Activity: Lay out the lines starting with the line containing "Wettbewerb relevante Marktverhaltensregel." and continuing through the line containing "Wer eine Abmahnung" as a Markdown table with the columns Row and Line. Number each line in Row, put its text in Line, include both end lines, and leave out any blank lines.

--------------------------------

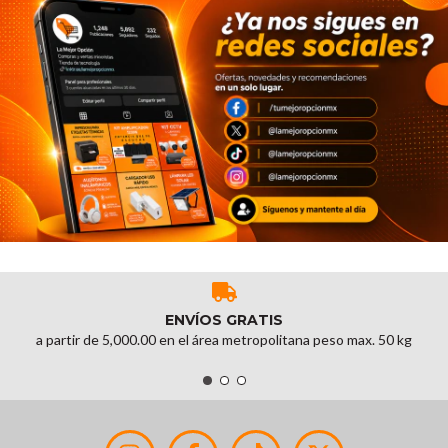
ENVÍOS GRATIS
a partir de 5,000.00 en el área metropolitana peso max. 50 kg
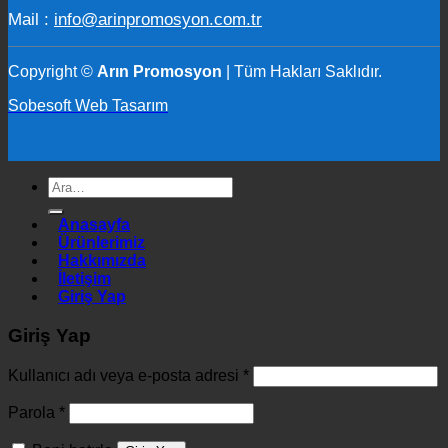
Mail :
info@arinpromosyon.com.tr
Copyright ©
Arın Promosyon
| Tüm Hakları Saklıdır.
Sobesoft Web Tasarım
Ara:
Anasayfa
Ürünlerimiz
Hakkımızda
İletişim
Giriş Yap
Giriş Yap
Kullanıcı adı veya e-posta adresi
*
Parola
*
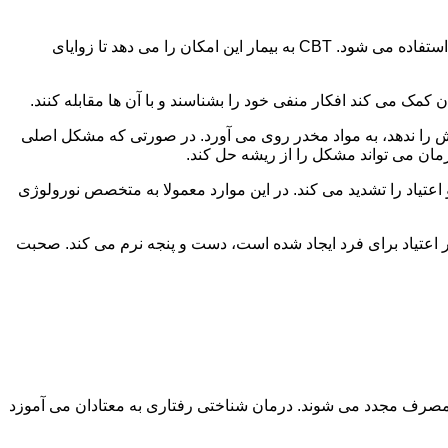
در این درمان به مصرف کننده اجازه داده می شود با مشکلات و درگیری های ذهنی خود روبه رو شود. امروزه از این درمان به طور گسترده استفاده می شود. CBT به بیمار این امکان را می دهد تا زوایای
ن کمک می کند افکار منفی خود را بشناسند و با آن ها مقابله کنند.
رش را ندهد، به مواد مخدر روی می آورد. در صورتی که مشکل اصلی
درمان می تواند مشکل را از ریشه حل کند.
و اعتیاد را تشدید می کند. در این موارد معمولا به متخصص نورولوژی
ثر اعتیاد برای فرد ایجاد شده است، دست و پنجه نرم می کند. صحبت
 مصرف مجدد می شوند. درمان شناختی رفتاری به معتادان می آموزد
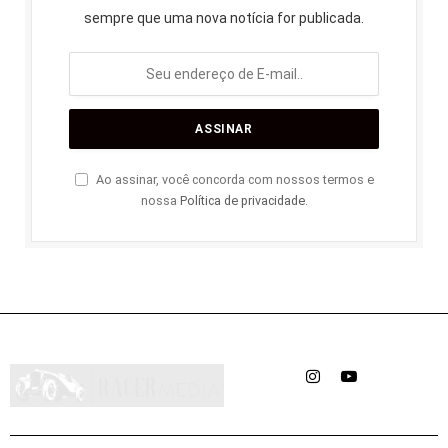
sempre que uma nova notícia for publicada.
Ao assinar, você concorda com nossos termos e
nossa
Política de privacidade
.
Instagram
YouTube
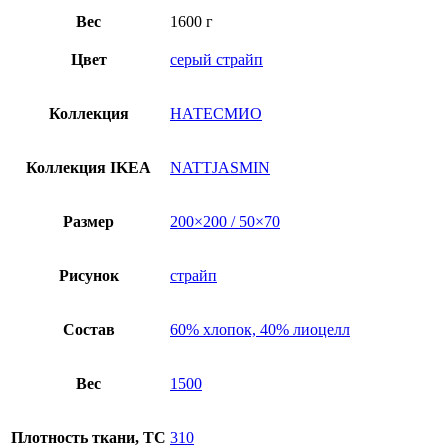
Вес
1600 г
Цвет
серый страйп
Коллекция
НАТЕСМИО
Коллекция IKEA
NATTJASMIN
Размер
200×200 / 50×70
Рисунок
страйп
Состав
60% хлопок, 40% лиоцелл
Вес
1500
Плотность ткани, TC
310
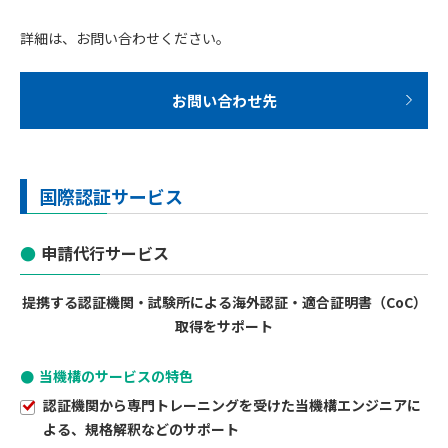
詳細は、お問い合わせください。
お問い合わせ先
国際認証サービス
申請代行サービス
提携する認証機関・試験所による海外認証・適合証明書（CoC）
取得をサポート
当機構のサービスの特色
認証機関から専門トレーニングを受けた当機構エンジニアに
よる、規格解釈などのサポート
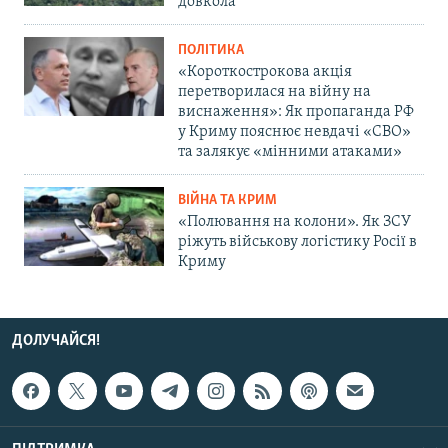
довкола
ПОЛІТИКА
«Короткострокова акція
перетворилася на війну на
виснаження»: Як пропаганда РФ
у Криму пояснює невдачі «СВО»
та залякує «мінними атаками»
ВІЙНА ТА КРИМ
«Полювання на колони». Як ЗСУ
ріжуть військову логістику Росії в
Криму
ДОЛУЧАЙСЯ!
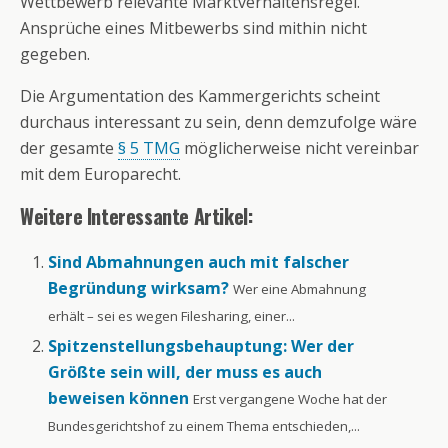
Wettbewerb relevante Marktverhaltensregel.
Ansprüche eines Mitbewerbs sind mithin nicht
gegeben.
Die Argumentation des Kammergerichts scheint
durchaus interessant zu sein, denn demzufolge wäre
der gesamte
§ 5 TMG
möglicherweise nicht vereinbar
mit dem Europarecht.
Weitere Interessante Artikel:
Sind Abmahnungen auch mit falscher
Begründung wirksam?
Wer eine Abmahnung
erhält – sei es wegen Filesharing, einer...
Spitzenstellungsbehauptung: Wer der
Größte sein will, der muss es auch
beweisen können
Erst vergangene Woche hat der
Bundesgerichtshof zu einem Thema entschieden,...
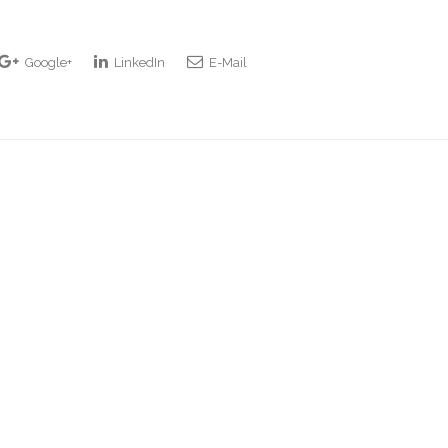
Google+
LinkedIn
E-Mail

--------------------------------

Problem solution:
| Row | Line |
|---|---|
| 1 | Wettbewerb relevante Marktverhaltensregel. |
| 2 | Ansprüche eines Mitbewerbs sind mithin nicht |
| 3 | gegeben. |
| 4 | Die Argumentation des Kammergerichts scheint |
| 5 | durchaus interessant zu sein, denn demzufolge wäre |
| 6 | der gesamte |
| 7 | § 5 TMG |
| 8 | möglicherweise nicht vereinbar |
| 9 | mit dem Europarecht. |
| 10 | Weitere Interessante Artikel: |
| 11 | Sind Abmahnungen auch mit falscher |
| 12 | Begründung wirksam? |
| 13 | Wer eine Abmahnung |